-- MATERIALS PROVIDED follows --
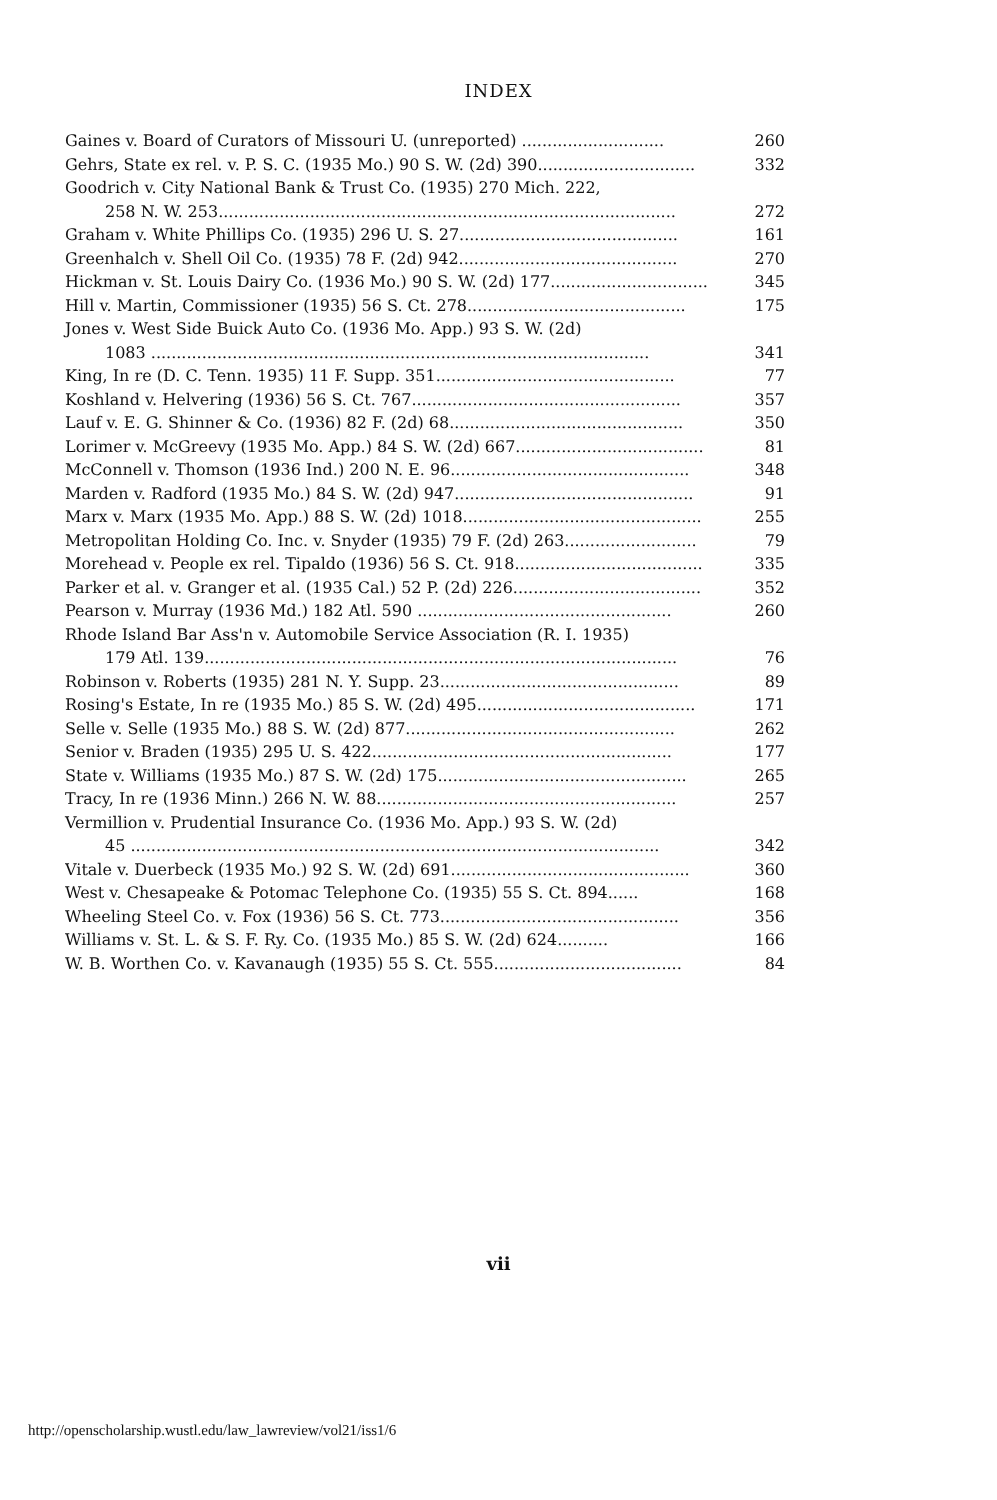INDEX
Gaines v. Board of Curators of Missouri U. (unreported) ............................ 260
Gehrs, State ex rel. v. P. S. C. (1935 Mo.) 90 S. W. (2d) 390............................... 332
Goodrich v. City National Bank & Trust Co. (1935) 270 Mich. 222,
258 N. W. 253.......................................................................................... 272
Graham v. White Phillips Co. (1935) 296 U. S. 27........................................... 161
Greenhalch v. Shell Oil Co. (1935) 78 F. (2d) 942........................................... 270
Hickman v. St. Louis Dairy Co. (1936 Mo.) 90 S. W. (2d) 177............................... 345
Hill v. Martin, Commissioner (1935) 56 S. Ct. 278........................................... 175
Jones v. West Side Buick Auto Co. (1936 Mo. App.) 93 S. W. (2d)
1083 .................................................................................................. 341
King, In re (D. C. Tenn. 1935) 11 F. Supp. 351............................................... 77
Koshland v. Helvering (1936) 56 S. Ct. 767..................................................... 357
Lauf v. E. G. Shinner & Co. (1936) 82 F. (2d) 68.............................................. 350
Lorimer v. McGreevy (1935 Mo. App.) 84 S. W. (2d) 667..................................... 81
McConnell v. Thomson (1936 Ind.) 200 N. E. 96............................................... 348
Marden v. Radford (1935 Mo.) 84 S. W. (2d) 947............................................... 91
Marx v. Marx (1935 Mo. App.) 88 S. W. (2d) 1018............................................... 255
Metropolitan Holding Co. Inc. v. Snyder (1935) 79 F. (2d) 263.......................... 79
Morehead v. People ex rel. Tipaldo (1936) 56 S. Ct. 918..................................... 335
Parker et al. v. Granger et al. (1935 Cal.) 52 P. (2d) 226..................................... 352
Pearson v. Murray (1936 Md.) 182 Atl. 590 .................................................. 260
Rhode Island Bar Ass'n v. Automobile Service Association (R. I. 1935)
179 Atl. 139............................................................................................. 76
Robinson v. Roberts (1935) 281 N. Y. Supp. 23............................................... 89
Rosing's Estate, In re (1935 Mo.) 85 S. W. (2d) 495........................................... 171
Selle v. Selle (1935 Mo.) 88 S. W. (2d) 877..................................................... 262
Senior v. Braden (1935) 295 U. S. 422........................................................... 177
State v. Williams (1935 Mo.) 87 S. W. (2d) 175................................................. 265
Tracy, In re (1936 Minn.) 266 N. W. 88........................................................... 257
Vermillion v. Prudential Insurance Co. (1936 Mo. App.) 93 S. W. (2d)
45 ........................................................................................................ 342
Vitale v. Duerbeck (1935 Mo.) 92 S. W. (2d) 691............................................... 360
West v. Chesapeake & Potomac Telephone Co. (1935) 55 S. Ct. 894...... 168
Wheeling Steel Co. v. Fox (1936) 56 S. Ct. 773............................................... 356
Williams v. St. L. & S. F. Ry. Co. (1935 Mo.) 85 S. W. (2d) 624.......... 166
W. B. Worthen Co. v. Kavanaugh (1935) 55 S. Ct. 555..................................... 84
vii
http://openscholarship.wustl.edu/law_lawreview/vol21/iss1/6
-- MATERIALS PROVIDED concluded --
**YOUR GOAL:** Above are the entries. Output exactly the lines beginning with the line that has "Gaines v. Board" and ending with the line that has "Graham v. White".

**WRITTEN ANSWER:**
Gaines v. Board of Curators of Missouri U. (unreported) ............................ 260
Gehrs, State ex rel. v. P. S. C. (1935 Mo.) 90 S. W. (2d) 390............................... 332
Goodrich v. City National Bank & Trust Co. (1935) 270 Mich. 222,
258 N. W. 253.......................................................................................... 272
Graham v. White Phillips Co. (1935) 296 U. S. 27........................................... 161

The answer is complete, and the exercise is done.